Procter & Gamble
Overall, P&G's stock has been a rare place of safety for investors amid the market volatility. While the market is off by more than 10% from its highs, P&G is off by less than 5%. The major reason is that P&G's earnings are much less affected by changes in the economy or monetary policy than other stocks. It's considered almost bond-like due to its safe and above-average dividend yield of 2.2% and track record of dividend hikes. It also provides protection against inflation due to its pricing power.
Inside the Numbers
Nothing about P&G's fiscal first-quarter earnings report would invalidate its place as a way to shield investors from volatility. The company topped earnings expectations at $1.66 per share vs $1.65 per share and a 2% gain from last year. It also marks the company's fourth straight beat.

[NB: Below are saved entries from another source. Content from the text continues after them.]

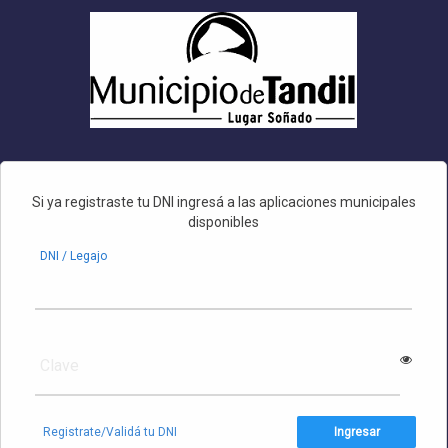
•
Si ya registraste tu DNI ingresá a las aplicaciones municipales
•
disponibles
DNI / Legajo
Clave
Registrate/Validá tu DNI
Ingresar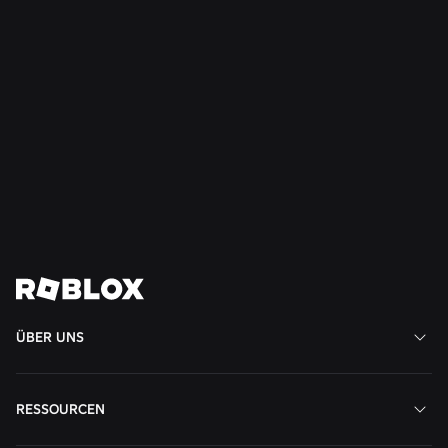
NACHRICHTEN
28.07.2026
Moments: Weitere Möglichkeiten, dein
nächstes Lieblingsspiel auf Roblox zu
entdecken
Weiterlesen
Alle News anzeigen
ÜBER UNS
RESSOURCEN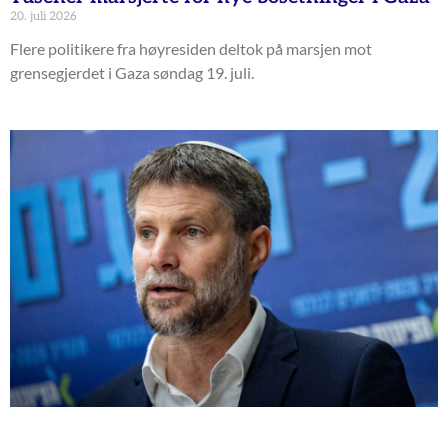
20. juli 2026
Flere politikere fra høyresiden deltok på marsjen mot
grensegjerdet i Gaza søndag 19. juli.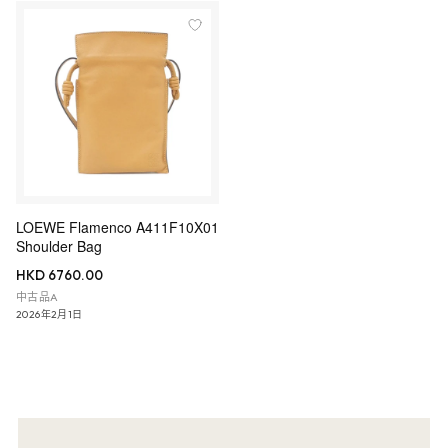
LOEWE Flamenco A411F10X01
Shoulder Bag
HKD 6760.00
中古品A
2026年2月1日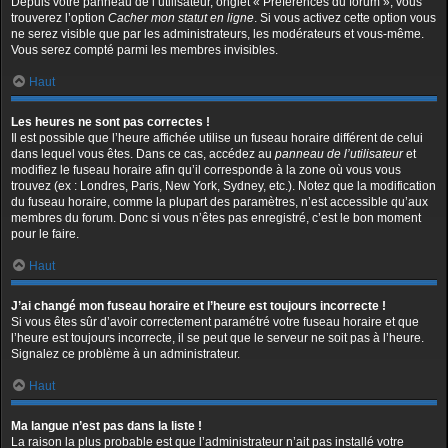
Depuis votre panneau de l’utilisateur, onglet « Préférences du forum », vous
trouverez l’option
Cacher mon statut en ligne
. Si vous activez cette option vous
ne serez visible que par les administrateurs, les modérateurs et vous-même.
Vous serez compté parmi les membres invisibles.
Haut
Les heures ne sont pas correctes !
Il est possible que l’heure affichée utilise un fuseau horaire différent de celui
dans lequel vous êtes. Dans ce cas, accédez au
panneau de l’utilisateur
et
modifiez le fuseau horaire afin qu’il corresponde à la zone où vous vous
trouvez (ex : Londres, Paris, New York, Sydney, etc.). Notez que la modification
du fuseau horaire, comme la plupart des paramètres, n’est accessible qu’aux
membres du forum. Donc si vous n’êtes pas enregistré, c’est le bon moment
pour le faire.
Haut
J’ai changé mon fuseau horaire et l’heure est toujours incorrecte !
Si vous êtes sûr d’avoir correctement paramétré votre fuseau horaire et que
l’heure est toujours incorrecte, il se peut que le serveur ne soit pas à l’heure.
Signalez ce problème à un administrateur.
Haut
Ma langue n’est pas dans la liste !
La raison la plus probable est que l’administrateur n’ait pas installé votre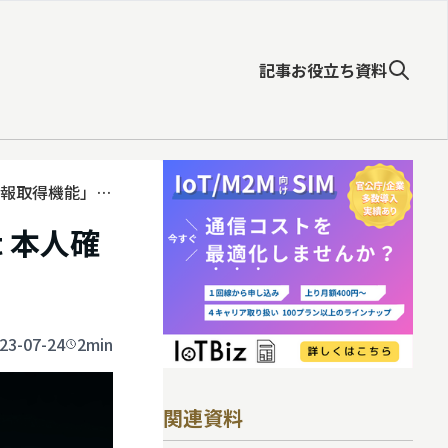
記事
お役立ち資料
情報取得機能」を
 本人確
23-07-24
2min
関連資料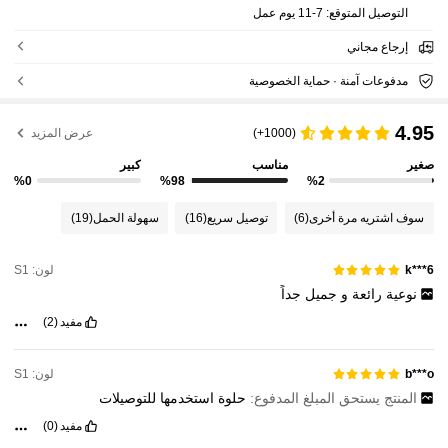
التوصيل المتوقع:
7-11 يوم عمل
إرجاع مجاني
مدفوعات آمنة · حماية الخصوصية
4.95
(1000+)
عرض المزيد
صغير
مناسب
كبير
%0
%98
%2
سوف اشتريه مرة أخرى
(6)
توصيل سريع
(16)
سهولة الحمل
(19)
لون: S1
k***6
نوعية
رائعة
و
جميل
جداً
مفيد
(2)
لون: S1
b***o
المنتج يستحق المبلغ المدفوع:
حلوة
استخدمها
للتوصيلات
مفيد
(0)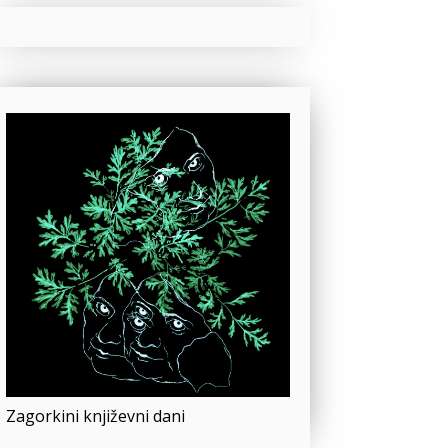
Zagorkini književni dani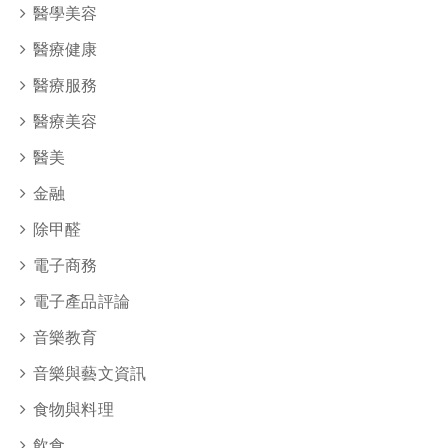
醫學美容
醫療健康
醫療服務
醫療美容
醫美
金融
除甲醛
電子商務
電子產品評論
音樂教育
音樂與藝文資訊
食物與料理
飲食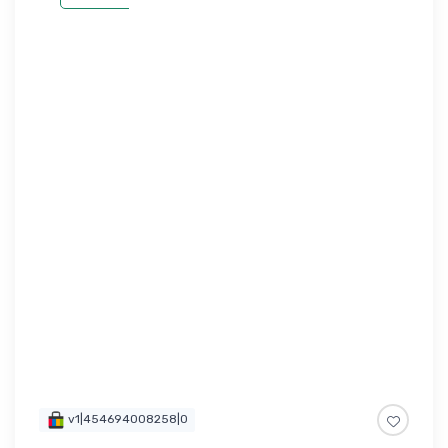
v1|454694008258|0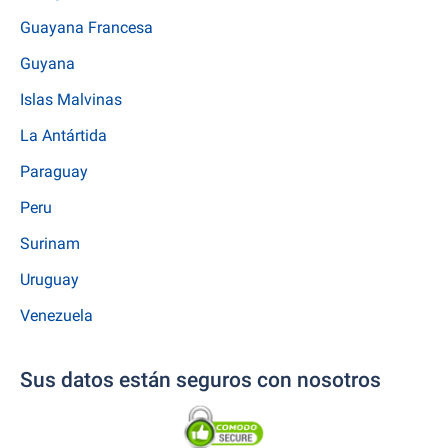
Guayana Francesa
Guyana
Islas Malvinas
La Antártida
Paraguay
Peru
Surinam
Uruguay
Venezuela
Sus datos están seguros con nosotros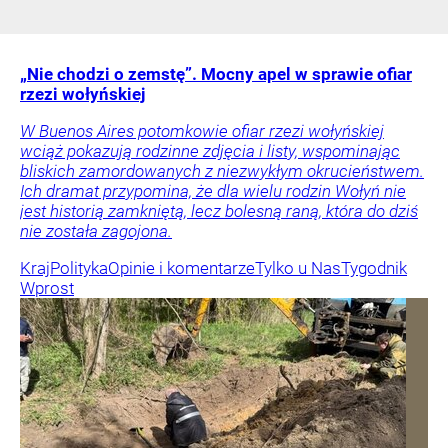
„Nie chodzi o zemstę”. Mocny apel w sprawie ofiar
rzezi wołyńskiej
W Buenos Aires potomkowie ofiar rzezi wołyńskiej
wciąż pokazują rodzinne zdjęcia i listy, wspominając
bliskich zamordowanych z niezwykłym okrucieństwem.
Ich dramat przypomina, że dla wielu rodzin Wołyń nie
jest historią zamkniętą, lecz bolesną raną, która do dziś
nie została zagojona.
Kraj
Polityka
Opinie i komentarze
Tylko u Nas
Tygodnik
Wprost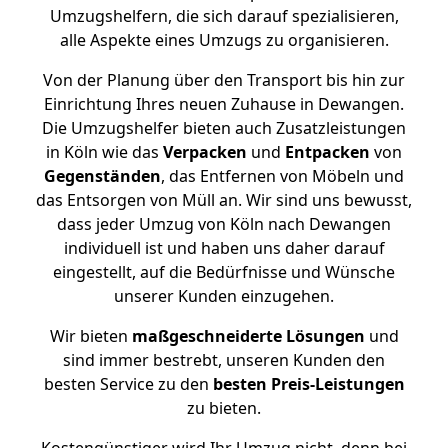
Umzugshelfern, die sich darauf spezialisieren,
alle Aspekte eines Umzugs zu organisieren.
Von der Planung über den Transport bis hin zur
Einrichtung Ihres neuen Zuhause in Dewangen.
Die Umzugshelfer bieten auch Zusatzleistungen
in Köln wie das
Verpacken
und
Entpacken
von
Gegenständen
, das Entfernen von Möbeln und
das Entsorgen von Müll an. Wir sind uns bewusst,
dass jeder Umzug von Köln nach Dewangen
individuell ist und haben uns daher darauf
eingestellt, auf die Bedürfnisse und Wünsche
unserer Kunden einzugehen.
Wir bieten
maßgeschneiderte Lösungen
und
sind immer bestrebt, unseren Kunden den
besten Service zu den
besten Preis-Leistungen
zu bieten.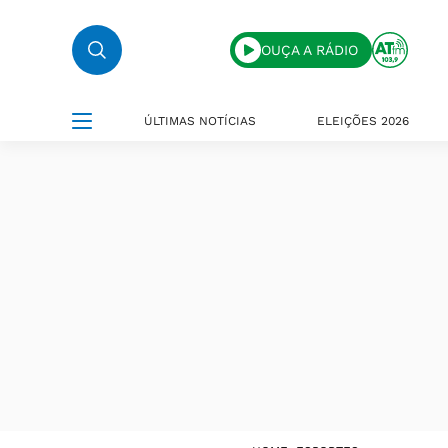
OUÇA A RÁDIO
ÚLTIMAS NOTÍCIAS
ELEIÇÕES 2026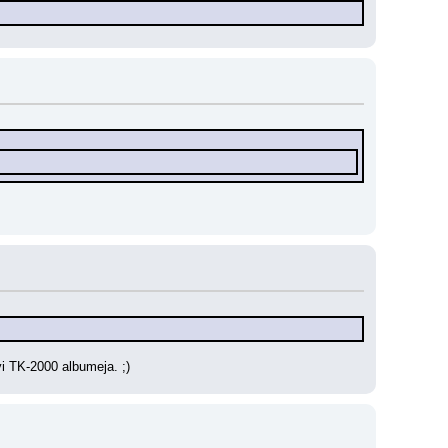
yi TK-2000 albumeja. ;)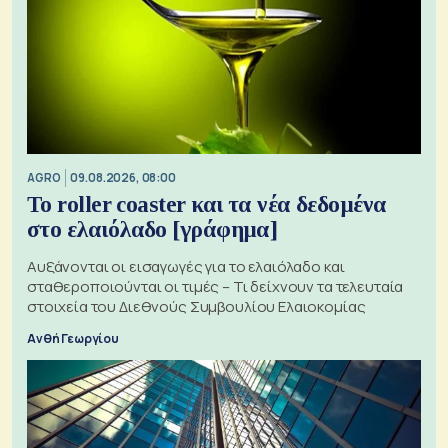
AGRO
09.08.2026, 08:00
Το roller coaster και τα νέα δεδομένα
στο ελαιόλαδο [γράφημα]
Αυξάνονται οι εισαγωγές για το ελαιόλαδο και
σταθεροποιούνται οι τιμές – Τι δείχνουν τα τελευταία
στοιχεία του Διεθνούς Συμβουλίου Ελαιοκομίας
Ανθή Γεωργίου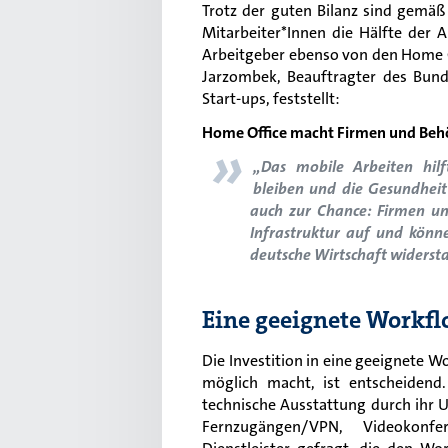
Trotz der guten Bilanz
sind gemäß
Mitarbeiter
*
I
nn
en
die Hälfte
d
er A
Arbeitgeber ebenso von den Home O
Jarzombek, Beauftragter des Bund
Start-ups, feststellt:
Home Office
macht Firmen und Behö
»
„Das mobile Arbeiten hilf
bleiben und die Gesundheit 
auch zur Chance:
Firmen u
Infrastruktur auf und könne
deutsche Wirtschaft widerst
Eine geeignete Workf
Die Investition in eine geeignete 
möglich macht, ist entscheidend
technische Ausstattung durch ihr
Fernzugängen/VPN, Videokonfe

Revenue was $21 billion, a 6% increase from last year, and above analysts' expectations of $20.5 billion. It saw growth across every segment, another positive sign. The company also raised its guidance for sales growth in 2022. Currently, analysts are looking for the company to earn $1.65 in Q2 on $20.3 billion in revenue.
The company did see some negative impact due to rising costs with gross margins compressing by 400 basis points largely due to rising freight and material costs. The company was able to offset some of this by reducing costs and selling more higher-margin items. Overall, inflation is expected to impact earnings by $2 billion this year.
This is also another sign that inflation is starting to adversely impact earnings as P&G is one of the better-positioned companies to benefit from inflation.
However, the company remains on track despite this roadbump with its recent upgrade in outlook to sales, earnings, and cash flow. Overall, it's expected to return $18 billion in cash to shareholders via buybacks and dividends.